Scottish environment secretary Richard Lochhead plans to introduce a formal food waste reduction target for the country – said to be the first in Europe.
Lochhead told the Scottish Resources Conference in Glasgow that the country’s avoidable food waste had reduced by 30,000 tonnes a year (7.7%) since 2009. Household food waste overall had dropped by 37,000 tonnes a year (5.7%) in this time, saving households £9.2m a year.
“That’s a great start but I want to see more done. I want Scotland to lead by example,” Lochhead said. “I intend to introduce a food waste target that I believe will be the first such target in Europe.
“It will place Scotland at the forefront of tackling global food waste together with the US, which recently announced a target to reduce food waste by 50% by 2030.

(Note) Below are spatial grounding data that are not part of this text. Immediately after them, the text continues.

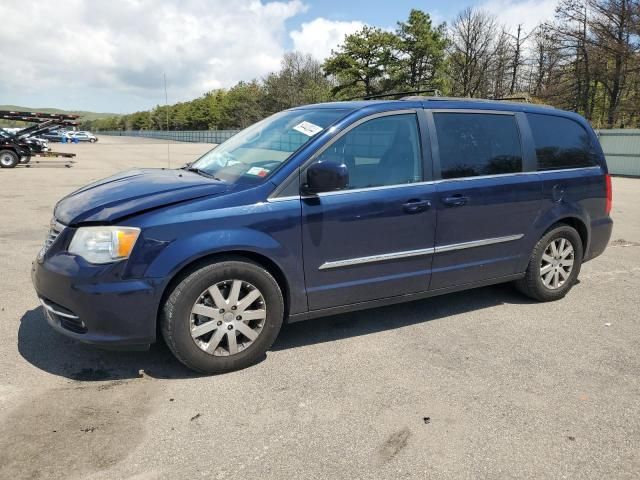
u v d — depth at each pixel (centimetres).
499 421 297
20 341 382
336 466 255
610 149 2448
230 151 429
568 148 501
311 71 6656
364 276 386
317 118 398
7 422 281
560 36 3938
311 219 354
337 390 327
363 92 4975
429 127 411
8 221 863
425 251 408
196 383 331
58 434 272
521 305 494
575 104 4056
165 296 324
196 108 10212
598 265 657
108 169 2128
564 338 418
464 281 441
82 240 313
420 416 300
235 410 301
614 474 254
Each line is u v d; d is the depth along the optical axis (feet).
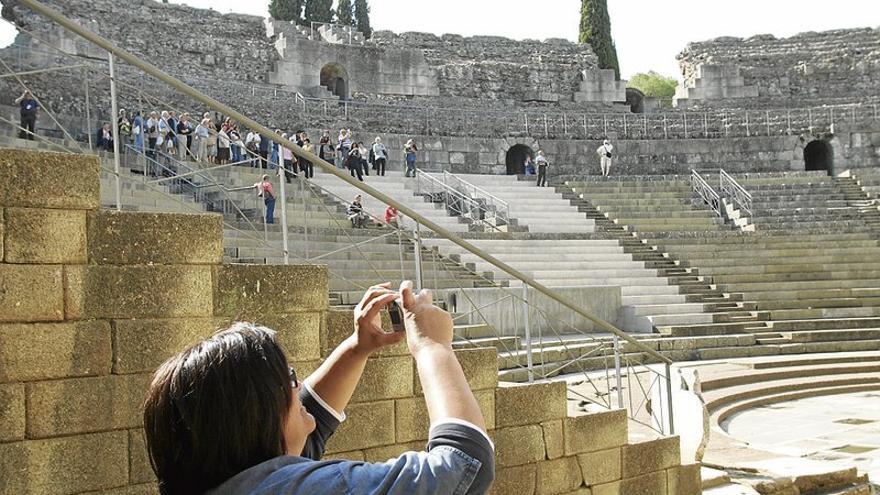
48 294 15.85
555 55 153.79
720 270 88.48
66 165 16.19
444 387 7.71
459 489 7.00
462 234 86.74
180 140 73.46
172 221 17.52
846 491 31.17
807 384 60.29
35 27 101.71
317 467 7.18
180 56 122.21
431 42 151.33
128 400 16.76
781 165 132.98
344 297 51.96
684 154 133.49
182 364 7.43
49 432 15.78
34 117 64.54
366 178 97.76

“I will fully consult with all stakeholders to set the right target to support both Scotland’s food and drink, and our zero waste, ambitions.”

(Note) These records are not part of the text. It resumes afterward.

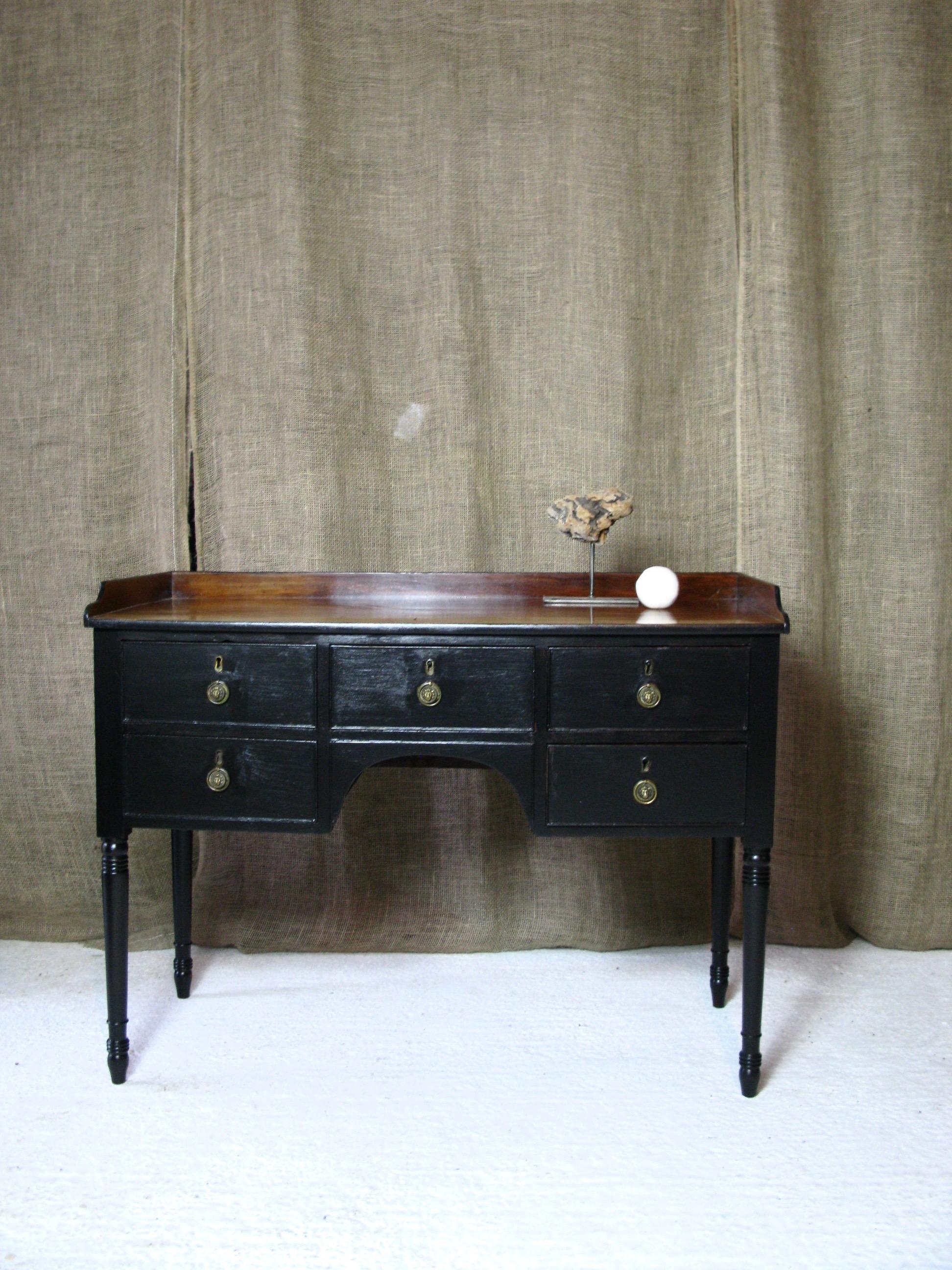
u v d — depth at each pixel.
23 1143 1.68
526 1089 1.85
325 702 1.82
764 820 1.83
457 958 2.44
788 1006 2.17
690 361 2.46
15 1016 2.11
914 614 2.43
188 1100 1.81
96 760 1.86
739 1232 1.48
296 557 2.43
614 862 2.49
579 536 2.13
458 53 2.39
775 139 2.36
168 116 2.38
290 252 2.37
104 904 1.86
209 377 2.41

Lochhead will set out a food waste target in his circular economy strategy, to be published later this year.
Zero Waste Scotland (ZWS) chief executive Iain Gulland said: “Today’s news of such a substantial reduction in avoidable food waste is testament to a terrific effort by people in Scotland to cut waste: shopping smarter, planning meals better and enjoying the resulting benefit to their wallets.
“More attention is now being paid to preventing it worldwide, so ZWS is very happy to support the cabinet secretary’s call for a formal food waste target for Scotland. A target will help us all to concentrate on the task of eradicating avoidable food waste as well as demonstrate leadership and commitment the rest of the world might follow.”
Currently, two billion tonnes of food waste is generated globally every year, with Scotland contributing around 1.4 million tonnes to that figure, and 600,000 tonnes of that comes from households. Sixty per cent of household waste, such as unused leftover food, food that has gone off and been thrown away, is seen as avoidable.